Wall Street rises on Fed’s $2.3 trillion backstop

FAN Editor
A man crosses a nearly deserted Nassau street in front of the New York Stock Exchange (NYSE) in the financial district of lower Manhattan in New York
FILE PHOTO: A man crosses a nearly deserted Nassau Street in front of the New York Stock Exchange (NYSE) in the financial district of lower Manhattan during the outbreak of the coronavirus disease (COVID-19) in New York City, New York, U.S., April 3, 2020. REUTERS/Mike Segar

April 9, 2020

By Uday Sampath Kumar and Shreyashi Sanyal

(Reuters) – Wall Street rose for the third time in four days on Thursday as the U.S. Federal Reserve rolled out a massive $2.3 trillion program to bolster local governments and businesses, while oil prices gained on expectations of a drastic cut in output.

In what is likely to be its largest rescue effort ever, the Fed said it would work with banks to offer 4-year loans to companies of up to 10,000 employees and directly buy bonds of states and more populous counties and cities.

“(The Fed’s move) should give some confidence to investors, that the risks this time around are maybe not the same as the risks in the financial crisis,” said Randy Watts, chief investment officer at O’Neil Global Advisors.

“While this rally has been impressive, the market probably is a little bit of ahead of itself and we would not be surprised to see a pullback from here.”

The defensive real estate and utilities sectors jumped more than 5% to lead gains among the major S&P 500 sectors.

Exxon Mobil, Chevron and Apache Corp rose between 2% and 18% as oil prices gained, as sources said OPEC and other oil producers would debate cuts as big as 20 million barrels per day, equivalent to about 20% of global supplies.

Meanwhile, data showed initial U.S. jobless claims fell slightly last week to 6.6 million, from an upwardly revised 6.87 million the week before.

The S&P 500 has regained about 12% in the holiday-shortened week on early signs of the outbreak hitting a peak and aggressive global stimulus, but it remains about 17% below its record high as lockdown measures hamper business activity.

While public health experts stressed the need to keep people apart to contain the contagion, the restrictions have strangled the economy and sparked widespread production cuts, layoffs and projections of a severe recession.

“A rally doesn’t mean we’re out of the woods just yet nor that volatility is a thing of the past,” said Mike Loewengart, managing director of investment strategy at E*TRADE Financial Corp in New York.

“If there is one thing recent history has shown us, it’s that optimism can wear off quickly if cases climb or stay-at-home orders are extended.”

At 11:48 a.m.

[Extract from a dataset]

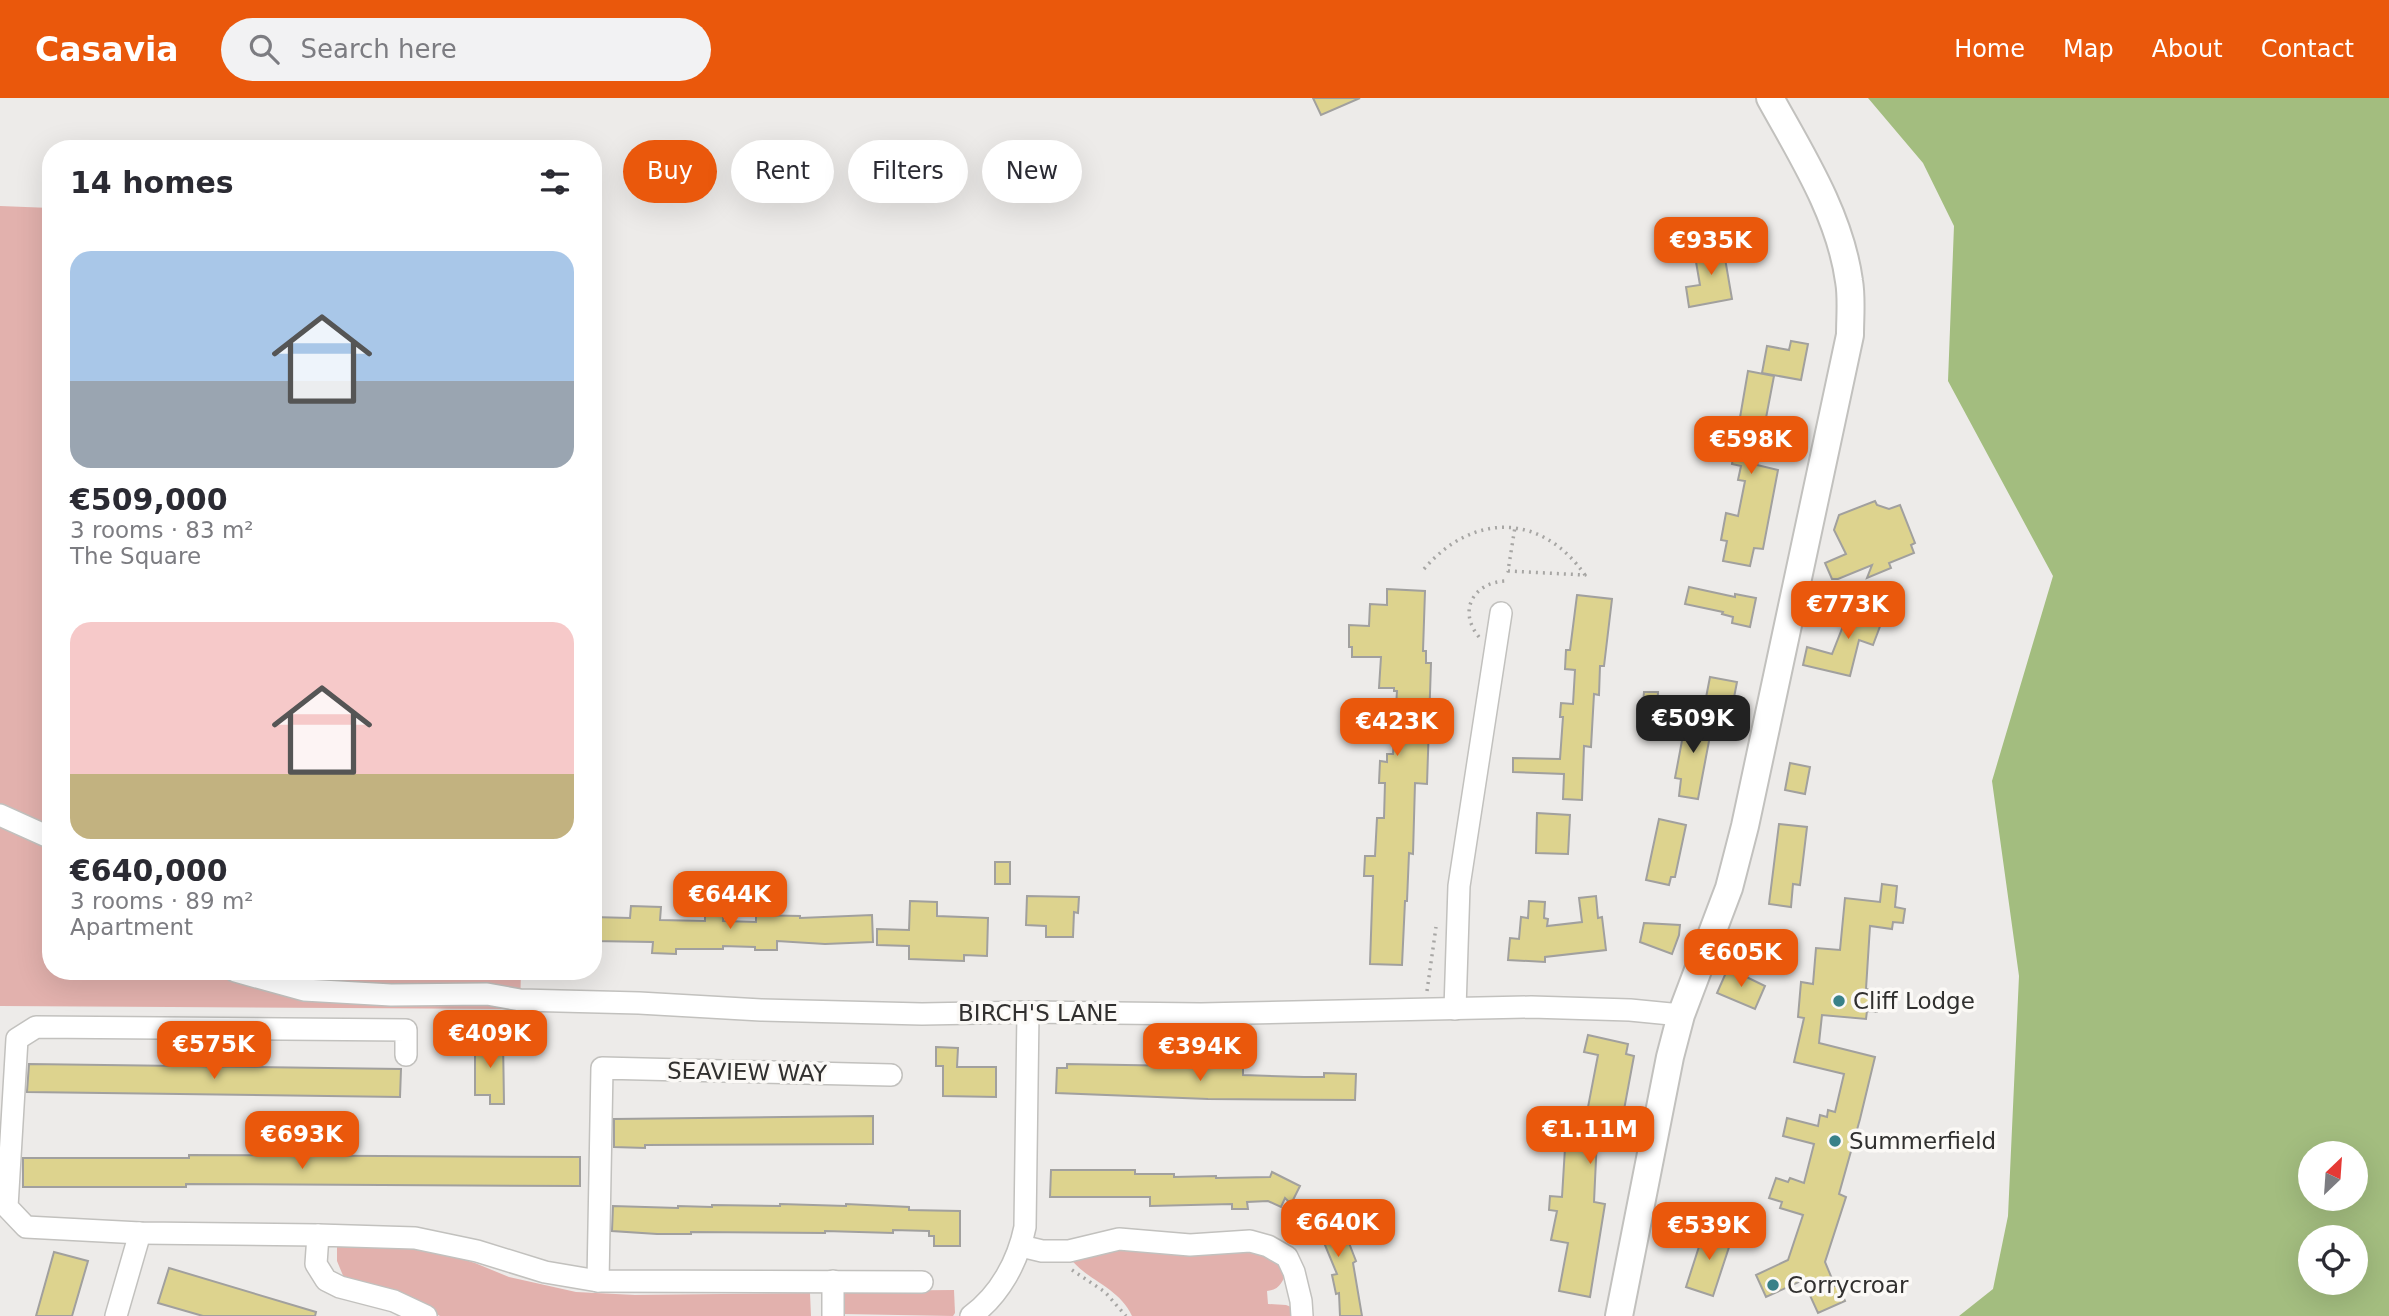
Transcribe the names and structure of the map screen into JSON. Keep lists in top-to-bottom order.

ET the Dow Jones Industrial Average was up 461.04 points, or 1.97%, at 23,894.61, the S&P 500 was up 50.16 points, or 1.82%, at 2,800.14 and the Nasdaq Composite was up 70.01 points, or 0.87%, at 8,160.92.

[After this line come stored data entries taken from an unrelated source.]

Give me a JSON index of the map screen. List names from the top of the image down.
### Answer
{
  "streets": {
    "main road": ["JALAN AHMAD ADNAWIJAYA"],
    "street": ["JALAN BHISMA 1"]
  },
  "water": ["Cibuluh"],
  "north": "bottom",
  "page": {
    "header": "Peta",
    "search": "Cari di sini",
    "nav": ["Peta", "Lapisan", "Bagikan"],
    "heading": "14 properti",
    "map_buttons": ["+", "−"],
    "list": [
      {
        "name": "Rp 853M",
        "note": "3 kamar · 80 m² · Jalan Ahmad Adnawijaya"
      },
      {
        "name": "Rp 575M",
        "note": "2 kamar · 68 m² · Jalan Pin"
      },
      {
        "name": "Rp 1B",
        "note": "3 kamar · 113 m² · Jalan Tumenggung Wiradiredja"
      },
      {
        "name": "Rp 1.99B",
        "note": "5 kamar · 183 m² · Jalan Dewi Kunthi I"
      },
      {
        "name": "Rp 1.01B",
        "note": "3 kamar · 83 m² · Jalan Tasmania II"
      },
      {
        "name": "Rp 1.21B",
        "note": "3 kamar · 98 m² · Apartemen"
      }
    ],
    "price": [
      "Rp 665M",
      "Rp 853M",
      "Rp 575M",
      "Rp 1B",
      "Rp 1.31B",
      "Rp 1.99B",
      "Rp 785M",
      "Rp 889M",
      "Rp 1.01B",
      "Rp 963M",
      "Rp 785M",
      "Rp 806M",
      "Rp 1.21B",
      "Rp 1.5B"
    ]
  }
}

Walt Disney Co jumped 4.1% as the company said its Disney+ streaming service had attracted more than 50 million paid users globally.

Wall Street’s big banks also rose at least 4%, with Citigroup and Wells Fargo jumping more than 10% each.

Advancing issues outnumbered decliners more than 9-to-1 on the NYSE and 4-to-1 on the Nasdaq.

The S&P index recorded five new 52-week highs and no new low, while the Nasdaq recorded 13 new highs and six new lows.